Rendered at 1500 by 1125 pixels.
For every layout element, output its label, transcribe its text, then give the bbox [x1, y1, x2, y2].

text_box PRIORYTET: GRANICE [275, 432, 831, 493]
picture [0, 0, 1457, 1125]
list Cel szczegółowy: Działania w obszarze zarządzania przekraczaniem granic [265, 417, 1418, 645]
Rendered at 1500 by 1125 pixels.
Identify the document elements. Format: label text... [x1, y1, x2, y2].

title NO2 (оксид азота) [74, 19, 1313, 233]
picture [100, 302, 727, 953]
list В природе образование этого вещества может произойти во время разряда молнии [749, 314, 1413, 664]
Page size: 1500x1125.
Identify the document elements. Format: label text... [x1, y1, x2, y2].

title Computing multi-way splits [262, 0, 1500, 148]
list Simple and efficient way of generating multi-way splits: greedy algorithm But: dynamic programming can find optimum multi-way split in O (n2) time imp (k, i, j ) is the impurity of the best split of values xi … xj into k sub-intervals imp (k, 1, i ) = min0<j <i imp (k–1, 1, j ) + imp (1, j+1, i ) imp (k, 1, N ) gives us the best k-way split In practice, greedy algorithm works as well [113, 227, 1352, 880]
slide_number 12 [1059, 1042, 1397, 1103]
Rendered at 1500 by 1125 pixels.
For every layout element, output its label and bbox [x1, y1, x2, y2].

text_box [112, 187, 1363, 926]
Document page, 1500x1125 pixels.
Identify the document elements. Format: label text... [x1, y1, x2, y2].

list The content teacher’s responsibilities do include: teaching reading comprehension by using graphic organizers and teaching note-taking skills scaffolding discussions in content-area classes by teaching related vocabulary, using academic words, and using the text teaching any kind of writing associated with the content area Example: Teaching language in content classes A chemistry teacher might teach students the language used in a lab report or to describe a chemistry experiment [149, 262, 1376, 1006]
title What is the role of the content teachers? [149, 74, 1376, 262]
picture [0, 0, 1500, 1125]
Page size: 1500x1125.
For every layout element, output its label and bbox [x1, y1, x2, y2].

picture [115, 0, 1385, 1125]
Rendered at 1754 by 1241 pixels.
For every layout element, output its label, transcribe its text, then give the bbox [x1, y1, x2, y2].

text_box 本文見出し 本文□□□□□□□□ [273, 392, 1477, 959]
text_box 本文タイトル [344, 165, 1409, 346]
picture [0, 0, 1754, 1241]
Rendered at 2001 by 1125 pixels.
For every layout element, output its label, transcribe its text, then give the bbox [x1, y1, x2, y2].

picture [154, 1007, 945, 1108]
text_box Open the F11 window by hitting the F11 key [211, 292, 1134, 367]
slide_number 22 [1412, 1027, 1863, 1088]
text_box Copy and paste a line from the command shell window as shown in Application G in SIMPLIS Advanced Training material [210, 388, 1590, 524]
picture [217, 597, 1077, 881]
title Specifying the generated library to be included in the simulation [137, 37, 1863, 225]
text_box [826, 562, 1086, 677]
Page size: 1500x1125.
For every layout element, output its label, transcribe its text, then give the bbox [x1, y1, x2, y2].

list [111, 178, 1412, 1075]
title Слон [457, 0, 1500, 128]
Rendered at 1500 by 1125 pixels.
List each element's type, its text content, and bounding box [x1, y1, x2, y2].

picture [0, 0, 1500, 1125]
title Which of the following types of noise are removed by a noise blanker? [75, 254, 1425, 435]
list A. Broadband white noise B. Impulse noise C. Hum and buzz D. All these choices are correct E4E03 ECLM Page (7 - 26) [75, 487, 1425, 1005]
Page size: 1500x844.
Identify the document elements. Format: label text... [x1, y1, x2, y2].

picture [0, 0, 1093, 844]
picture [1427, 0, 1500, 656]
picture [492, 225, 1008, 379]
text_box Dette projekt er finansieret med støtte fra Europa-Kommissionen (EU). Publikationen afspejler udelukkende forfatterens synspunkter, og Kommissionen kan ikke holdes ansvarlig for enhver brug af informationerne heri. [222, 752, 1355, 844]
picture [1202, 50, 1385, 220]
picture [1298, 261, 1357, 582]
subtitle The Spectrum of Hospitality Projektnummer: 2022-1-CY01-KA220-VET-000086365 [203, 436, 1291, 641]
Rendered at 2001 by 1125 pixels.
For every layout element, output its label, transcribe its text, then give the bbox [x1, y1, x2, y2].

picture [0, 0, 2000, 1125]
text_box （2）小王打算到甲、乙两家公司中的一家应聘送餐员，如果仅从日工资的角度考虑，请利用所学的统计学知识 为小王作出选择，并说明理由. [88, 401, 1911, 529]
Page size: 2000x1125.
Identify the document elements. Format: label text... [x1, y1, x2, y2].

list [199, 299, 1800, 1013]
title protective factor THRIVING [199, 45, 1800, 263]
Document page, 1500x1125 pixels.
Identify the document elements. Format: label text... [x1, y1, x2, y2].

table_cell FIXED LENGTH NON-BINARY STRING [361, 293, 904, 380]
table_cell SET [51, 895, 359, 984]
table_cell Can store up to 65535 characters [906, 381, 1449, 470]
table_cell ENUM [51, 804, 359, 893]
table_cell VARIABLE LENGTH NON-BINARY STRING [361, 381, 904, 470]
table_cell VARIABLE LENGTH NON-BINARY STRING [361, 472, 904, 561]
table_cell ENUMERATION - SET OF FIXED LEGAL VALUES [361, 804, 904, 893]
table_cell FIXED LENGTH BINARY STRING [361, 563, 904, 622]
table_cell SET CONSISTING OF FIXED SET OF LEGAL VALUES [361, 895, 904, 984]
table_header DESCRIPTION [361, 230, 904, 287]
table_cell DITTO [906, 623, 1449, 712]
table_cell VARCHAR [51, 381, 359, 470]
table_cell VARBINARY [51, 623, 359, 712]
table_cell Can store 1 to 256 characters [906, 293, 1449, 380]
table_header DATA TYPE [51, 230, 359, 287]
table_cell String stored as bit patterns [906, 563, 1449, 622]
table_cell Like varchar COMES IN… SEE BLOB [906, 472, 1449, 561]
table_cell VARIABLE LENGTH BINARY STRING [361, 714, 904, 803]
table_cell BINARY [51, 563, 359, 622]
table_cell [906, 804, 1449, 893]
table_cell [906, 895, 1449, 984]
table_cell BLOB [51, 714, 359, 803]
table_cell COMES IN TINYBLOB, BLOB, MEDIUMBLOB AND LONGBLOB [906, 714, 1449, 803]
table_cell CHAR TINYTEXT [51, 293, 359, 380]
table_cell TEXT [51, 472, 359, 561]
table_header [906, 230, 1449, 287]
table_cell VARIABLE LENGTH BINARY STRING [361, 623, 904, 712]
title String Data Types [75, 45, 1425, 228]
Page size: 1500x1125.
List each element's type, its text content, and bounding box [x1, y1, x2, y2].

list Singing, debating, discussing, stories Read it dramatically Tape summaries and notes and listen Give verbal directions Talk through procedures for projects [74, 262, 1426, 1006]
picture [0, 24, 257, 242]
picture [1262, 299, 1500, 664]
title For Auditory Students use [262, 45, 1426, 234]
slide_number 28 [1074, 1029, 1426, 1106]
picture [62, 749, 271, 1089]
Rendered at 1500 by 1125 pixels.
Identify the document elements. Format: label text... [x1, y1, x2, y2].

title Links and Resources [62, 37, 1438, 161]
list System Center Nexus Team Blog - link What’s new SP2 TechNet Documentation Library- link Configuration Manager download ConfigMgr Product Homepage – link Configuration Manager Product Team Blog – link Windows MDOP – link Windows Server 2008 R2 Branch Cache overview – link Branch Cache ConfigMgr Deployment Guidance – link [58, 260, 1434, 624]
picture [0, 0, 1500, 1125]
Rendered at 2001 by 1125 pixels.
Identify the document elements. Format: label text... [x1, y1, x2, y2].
*****
• **About this exercise**:
All of the material above is to be retyped word for word.

• **Written response**:
Rendered at 1500 by 1125 pixels.
For every layout element, output its label, transcribe its text, then give the bbox [x1, y1, x2, y2].

text_box PRIORYTET: GRANICE [275, 432, 831, 493]
picture [0, 0, 1457, 1125]
list Cel szczegółowy: Działania w obszarze zarządzania przekraczaniem granic [265, 417, 1418, 645]
Rendered at 1500 by 1125 pixels.
Identify the document elements. Format: label text... [x1, y1, x2, y2].

title NO2 (оксид азота) [74, 19, 1313, 233]
picture [100, 302, 727, 953]
list В природе образование этого вещества может произойти во время разряда молнии [749, 314, 1413, 664]
Page size: 1500x1125.
Identify the document elements. Format: label text... [x1, y1, x2, y2].

title Computing multi-way splits [262, 0, 1500, 148]
list Simple and efficient way of generating multi-way splits: greedy algorithm But: dynamic programming can find optimum multi-way split in O (n2) time imp (k, i, j ) is the impurity of the best split of values xi … xj into k sub-intervals imp (k, 1, i ) = min0<j <i imp (k–1, 1, j ) + imp (1, j+1, i ) imp (k, 1, N ) gives us the best k-way split In practice, greedy algorithm works as well [113, 227, 1352, 880]
slide_number 12 [1059, 1042, 1397, 1103]
Rendered at 1500 by 1125 pixels.
For every layout element, output its label and bbox [x1, y1, x2, y2].

text_box [112, 187, 1363, 926]
Document page, 1500x1125 pixels.
Identify the document elements. Format: label text... [x1, y1, x2, y2].

list The content teacher’s responsibilities do include: teaching reading comprehension by using graphic organizers and teaching note-taking skills scaffolding discussions in content-area classes by teaching related vocabulary, using academic words, and using the text teaching any kind of writing associated with the content area Example: Teaching language in content classes A chemistry teacher might teach students the language used in a lab report or to describe a chemistry experiment [149, 262, 1376, 1006]
title What is the role of the content teachers? [149, 74, 1376, 262]
picture [0, 0, 1500, 1125]
Page size: 1500x1125.
For every layout element, output its label and bbox [x1, y1, x2, y2].

picture [115, 0, 1385, 1125]
Rendered at 1754 by 1241 pixels.
For every layout element, output its label, transcribe its text, then give the bbox [x1, y1, x2, y2].

text_box 本文見出し 本文□□□□□□□□ [273, 392, 1477, 959]
text_box 本文タイトル [344, 165, 1409, 346]
picture [0, 0, 1754, 1241]
Rendered at 2001 by 1125 pixels.
For every layout element, output its label, transcribe its text, then give the bbox [x1, y1, x2, y2].

picture [154, 1007, 945, 1108]
text_box Open the F11 window by hitting the F11 key [211, 292, 1134, 367]
slide_number 22 [1412, 1027, 1863, 1088]
text_box Copy and paste a line from the command shell window as shown in Application G in SIMPLIS Advanced Training material [210, 388, 1590, 524]
picture [217, 597, 1077, 881]
title Specifying the generated library to be included in the simulation [137, 37, 1863, 225]
text_box [826, 562, 1086, 677]
Page size: 1500x1125.
For every layout element, output its label, transcribe its text, then give the bbox [x1, y1, x2, y2].

list [111, 178, 1412, 1075]
title Слон [457, 0, 1500, 128]
Rendered at 1500 by 1125 pixels.
List each element's type, its text content, and bounding box [x1, y1, x2, y2].

picture [0, 0, 1500, 1125]
title Which of the following types of noise are removed by a noise blanker? [75, 254, 1425, 435]
list A. Broadband white noise B. Impulse noise C. Hum and buzz D. All these choices are correct E4E03 ECLM Page (7 - 26) [75, 487, 1425, 1005]
Page size: 1500x844.
Identify the document elements. Format: label text... [x1, y1, x2, y2].

picture [0, 0, 1093, 844]
picture [1427, 0, 1500, 656]
picture [492, 225, 1008, 379]
text_box Dette projekt er finansieret med støtte fra Europa-Kommissionen (EU). Publikationen afspejler udelukkende forfatterens synspunkter, og Kommissionen kan ikke holdes ansvarlig for enhver brug af informationerne heri. [222, 752, 1355, 844]
picture [1202, 50, 1385, 220]
picture [1298, 261, 1357, 582]
subtitle The Spectrum of Hospitality Projektnummer: 2022-1-CY01-KA220-VET-000086365 [203, 436, 1291, 641]
Rendered at 2001 by 1125 pixels.
For every layout element, output its label, transcribe its text, then give the bbox [x1, y1, x2, y2].

picture [0, 0, 2000, 1125]
text_box （2）小王打算到甲、乙两家公司中的一家应聘送餐员，如果仅从日工资的角度考虑，请利用所学的统计学知识 为小王作出选择，并说明理由. [88, 401, 1911, 529]
Page size: 2000x1125.
Identify the document elements. Format: label text... [x1, y1, x2, y2].

list [199, 299, 1800, 1013]
title protective factor THRIVING [199, 45, 1800, 263]
Document page, 1500x1125 pixels.
Identify the document elements. Format: label text... [x1, y1, x2, y2].

table_cell FIXED LENGTH NON-BINARY STRING [361, 293, 904, 380]
table_cell SET [51, 895, 359, 984]
table_cell Can store up to 65535 characters [906, 381, 1449, 470]
table_cell ENUM [51, 804, 359, 893]
table_cell VARIABLE LENGTH NON-BINARY STRING [361, 381, 904, 470]
table_cell VARIABLE LENGTH NON-BINARY STRING [361, 472, 904, 561]
table_cell ENUMERATION - SET OF FIXED LEGAL VALUES [361, 804, 904, 893]
table_cell FIXED LENGTH BINARY STRING [361, 563, 904, 622]
table_cell SET CONSISTING OF FIXED SET OF LEGAL VALUES [361, 895, 904, 984]
table_header DESCRIPTION [361, 230, 904, 287]
table_cell DITTO [906, 623, 1449, 712]
table_cell VARCHAR [51, 381, 359, 470]
table_cell VARBINARY [51, 623, 359, 712]
table_cell Can store 1 to 256 characters [906, 293, 1449, 380]
table_header DATA TYPE [51, 230, 359, 287]
table_cell String stored as bit patterns [906, 563, 1449, 622]
table_cell Like varchar COMES IN… SEE BLOB [906, 472, 1449, 561]
table_cell VARIABLE LENGTH BINARY STRING [361, 714, 904, 803]
table_cell BINARY [51, 563, 359, 622]
table_cell [906, 804, 1449, 893]
table_cell [906, 895, 1449, 984]
table_cell BLOB [51, 714, 359, 803]
table_cell COMES IN TINYBLOB, BLOB, MEDIUMBLOB AND LONGBLOB [906, 714, 1449, 803]
table_cell CHAR TINYTEXT [51, 293, 359, 380]
table_cell TEXT [51, 472, 359, 561]
table_header [906, 230, 1449, 287]
table_cell VARIABLE LENGTH BINARY STRING [361, 623, 904, 712]
title String Data Types [75, 45, 1425, 228]
Page size: 1500x1125.
List each element's type, its text content, and bounding box [x1, y1, x2, y2].

list Singing, debating, discussing, stories Read it dramatically Tape summaries and notes and listen Give verbal directions Talk through procedures for projects [74, 262, 1426, 1006]
picture [0, 24, 257, 242]
picture [1262, 299, 1500, 664]
title For Auditory Students use [262, 45, 1426, 234]
slide_number 28 [1074, 1029, 1426, 1106]
picture [62, 749, 271, 1089]
Rendered at 1500 by 1125 pixels.
Identify the document elements. Format: label text... [x1, y1, x2, y2].

title Links and Resources [62, 37, 1438, 161]
list System Center Nexus Team Blog - link What’s new SP2 TechNet Documentation Library- link Configuration Manager download ConfigMgr Product Homepage – link Configuration Manager Product Team Blog – link Windows MDOP – link Windows Server 2008 R2 Branch Cache overview – link Branch Cache ConfigMgr Deployment Guidance – link [58, 260, 1434, 624]
picture [0, 0, 1500, 1125]
Rendered at 2001 by 1125 pixels.
Identify the document elements. Format: label text... [x1, y1, x2, y2].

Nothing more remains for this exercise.